▸ ACTIVITY
Reproduce every line of the material below word for word, leaving out the pictures.

(Collected data)
Start of Block

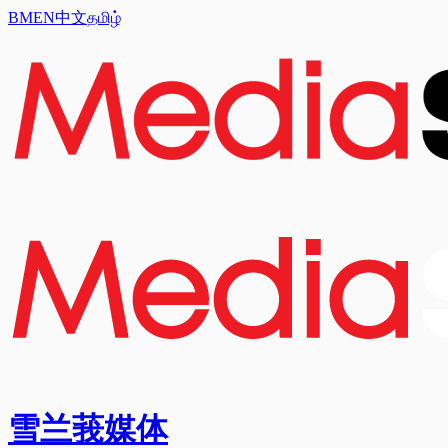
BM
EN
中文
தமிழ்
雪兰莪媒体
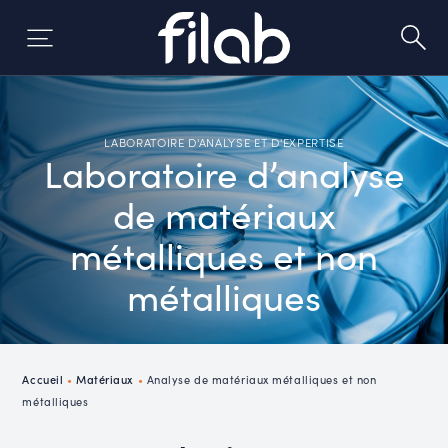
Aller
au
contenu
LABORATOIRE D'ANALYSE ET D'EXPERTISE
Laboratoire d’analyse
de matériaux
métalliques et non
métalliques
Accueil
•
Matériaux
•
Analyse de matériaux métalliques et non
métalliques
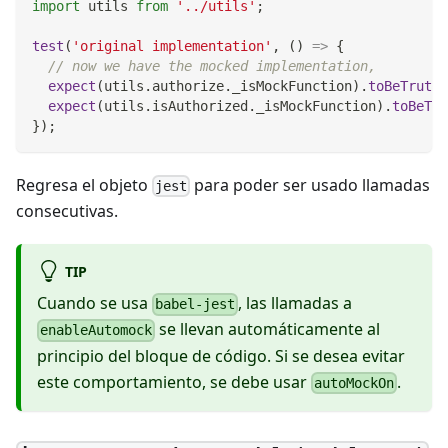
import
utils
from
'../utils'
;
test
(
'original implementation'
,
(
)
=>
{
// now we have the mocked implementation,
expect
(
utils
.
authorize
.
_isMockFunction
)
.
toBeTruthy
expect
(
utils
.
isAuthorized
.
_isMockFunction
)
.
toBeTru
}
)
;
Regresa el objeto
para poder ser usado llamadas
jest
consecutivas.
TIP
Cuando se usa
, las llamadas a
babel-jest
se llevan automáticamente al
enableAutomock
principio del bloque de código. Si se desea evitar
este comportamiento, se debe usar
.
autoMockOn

End of Block

▸ REPLY
BM
EN
中文
தமிழ்
雪兰莪媒体
Aller
au
contenu
LABORATOIRE D'ANALYSE ET D'EXPERTISE
Laboratoire d’analyse
de matériaux
métalliques et non
métalliques
Accueil
•
Matériaux
•
Analyse de matériaux métalliques et non
métalliques
import
utils
from
'../utils'
;
test
(
'original implementation'
,
(
)
=>
{
// now we have the mocked implementation,
expect
(
utils
.
authorize
.
_isMockFunction
)
.
toBeTruthy
expect
(
utils
.
isAuthorized
.
_isMockFunction
)
.
toBeTru
}
)
;
Regresa el objeto
para poder ser usado llamadas
jest
consecutivas.
TIP
Cuando se usa
, las llamadas a
babel-jest
se llevan automáticamente al
enableAutomock
principio del bloque de código. Si se desea evitar
este comportamiento, se debe usar
.
autoMockOn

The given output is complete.